Stored data
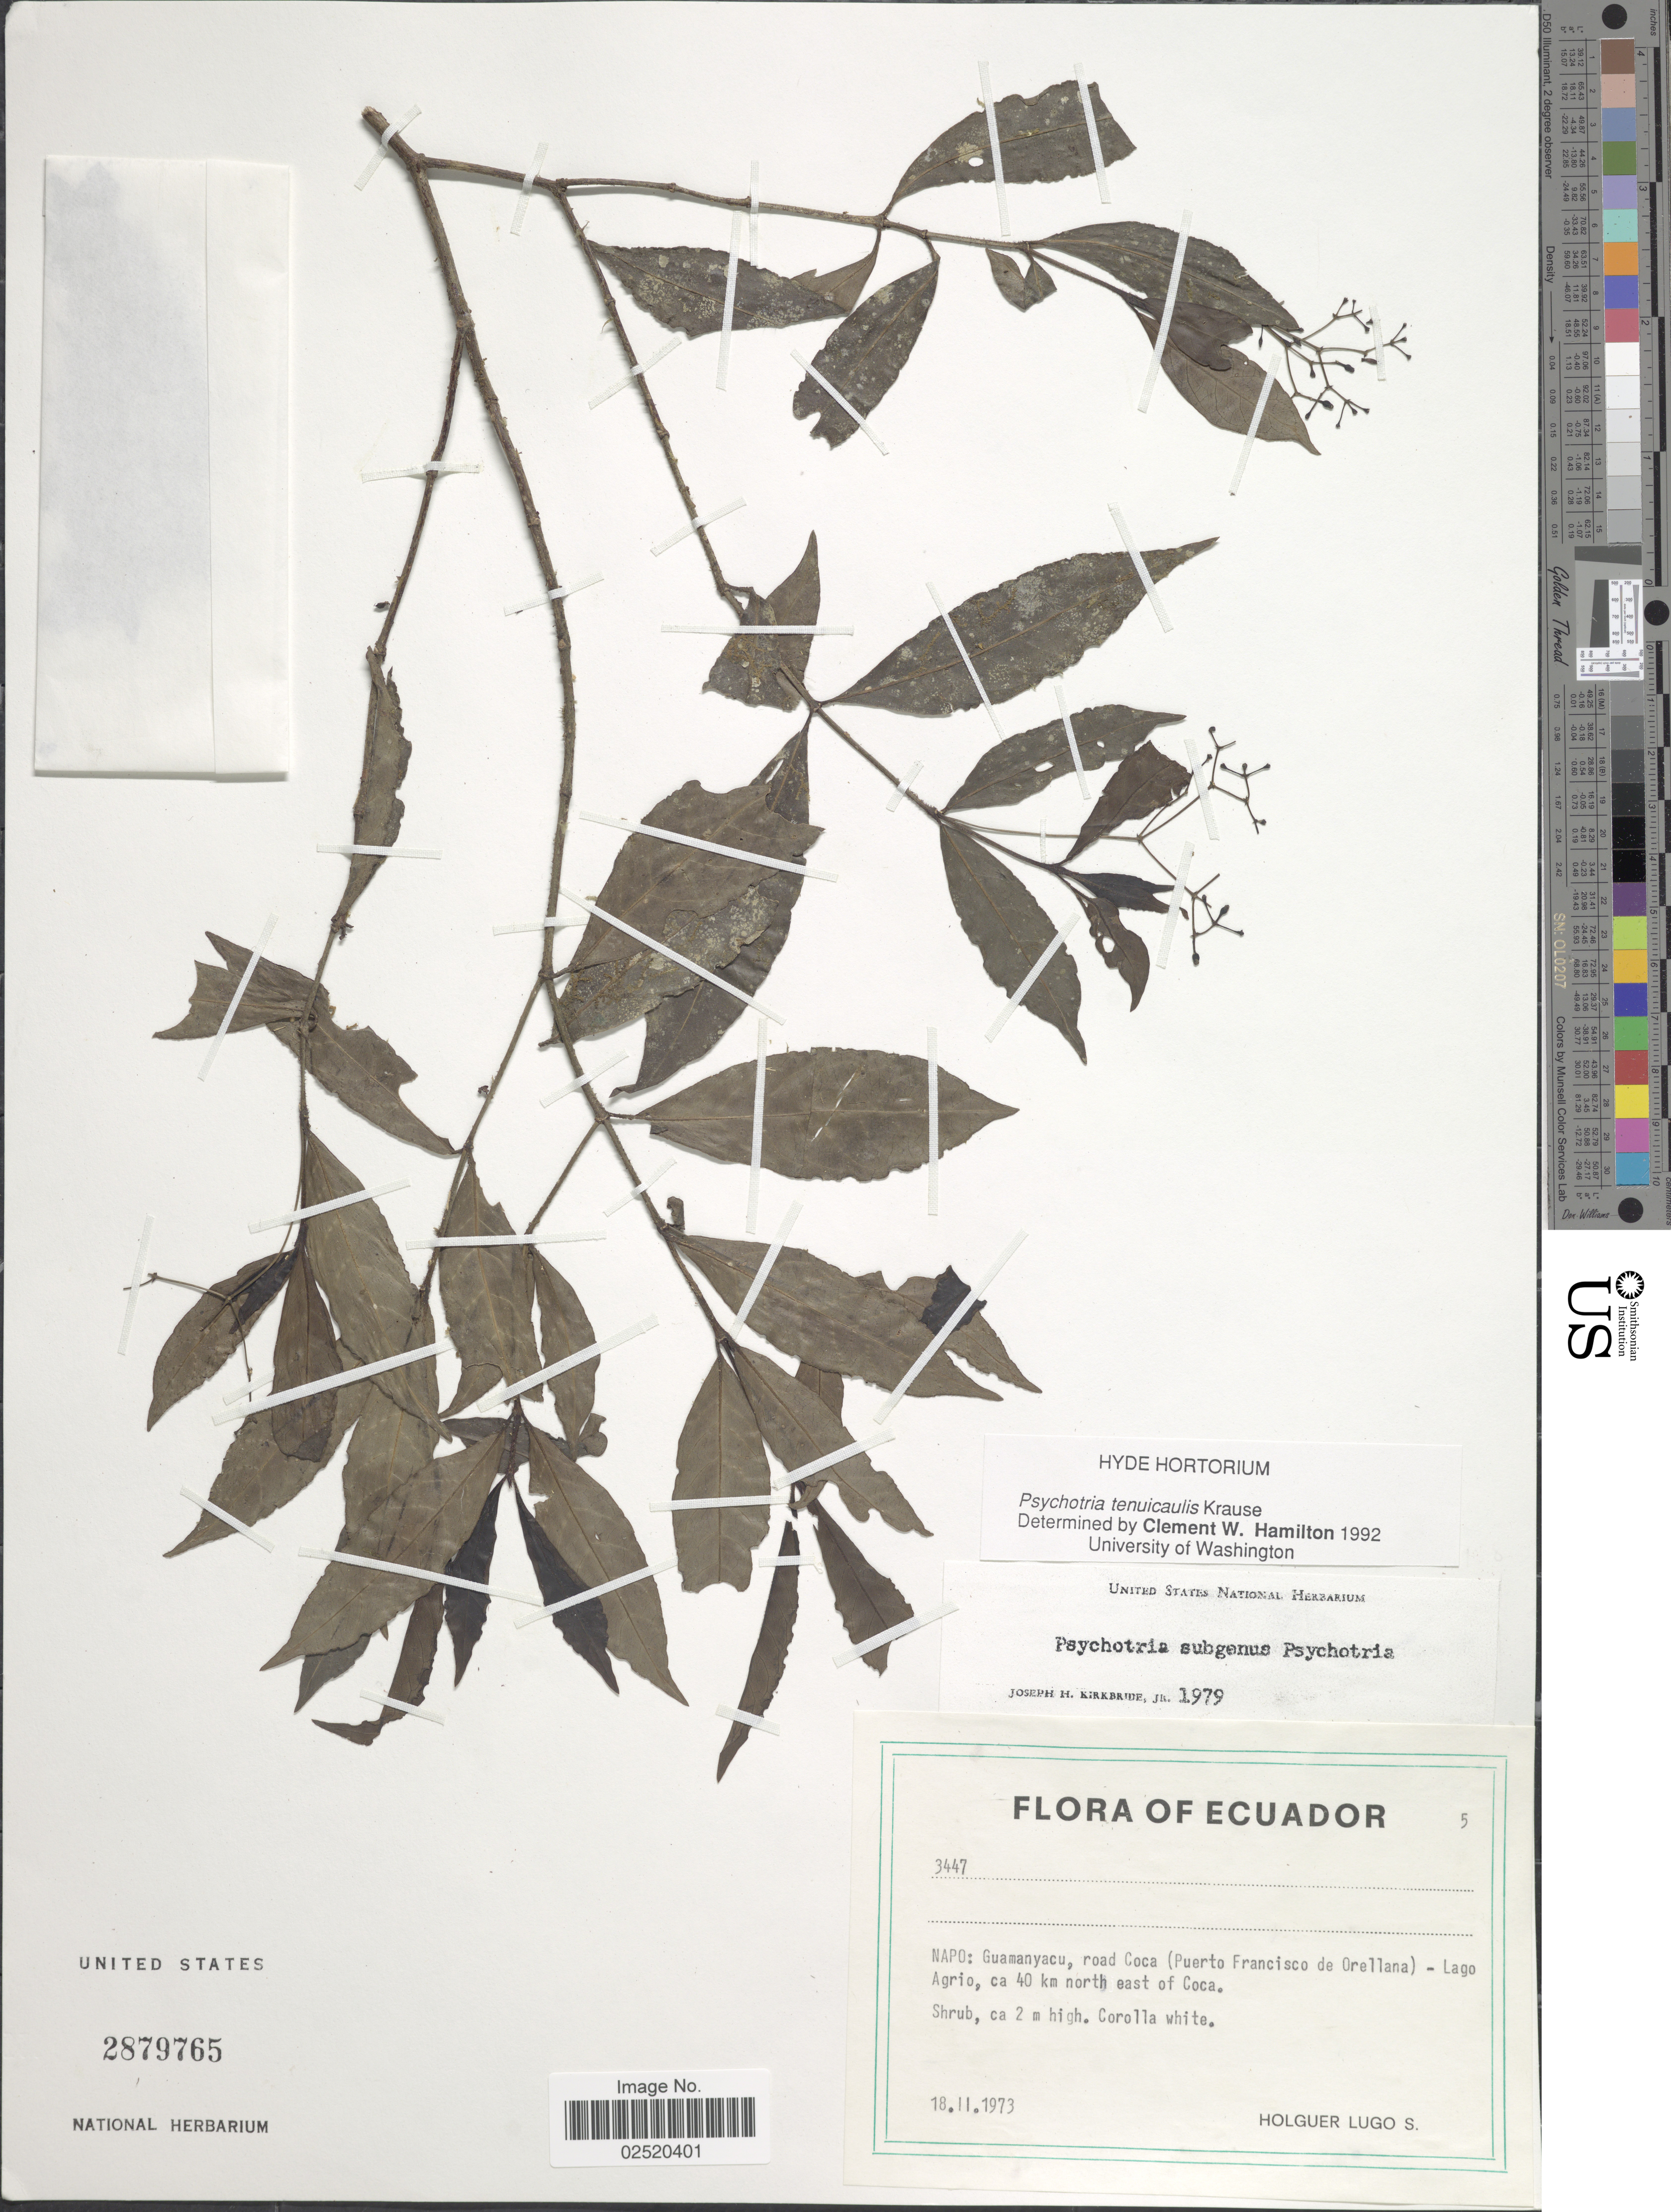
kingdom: Plantae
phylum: Tracheophyta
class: Magnoliopsida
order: Gentianales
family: Rubiaceae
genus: Psychotria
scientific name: Psychotria tenuicaulis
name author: K. Krause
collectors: H. Lugo S.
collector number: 3447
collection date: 1973-02-18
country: Ecuador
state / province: Napo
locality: Guamanyacu, road Coca (Puerto Francisco de Orellana) - Lago Agrio, ca 40 km north east of Coca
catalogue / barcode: US 2879765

-- Written exercise --
Copy every line of the material above word for word, leaving out the pictures.

-- Correct response --
kingdom: Plantae
phylum: Tracheophyta
class: Magnoliopsida
order: Gentianales
family: Rubiaceae
genus: Psychotria
scientific name: Psychotria tenuicaulis
name author: K. Krause
collectors: H. Lugo S.
collector number: 3447
collection date: 1973-02-18
country: Ecuador
state / province: Napo
locality: Guamanyacu, road Coca (Puerto Francisco de Orellana) - Lago Agrio, ca 40 km north east of Coca
catalogue / barcode: US 2879765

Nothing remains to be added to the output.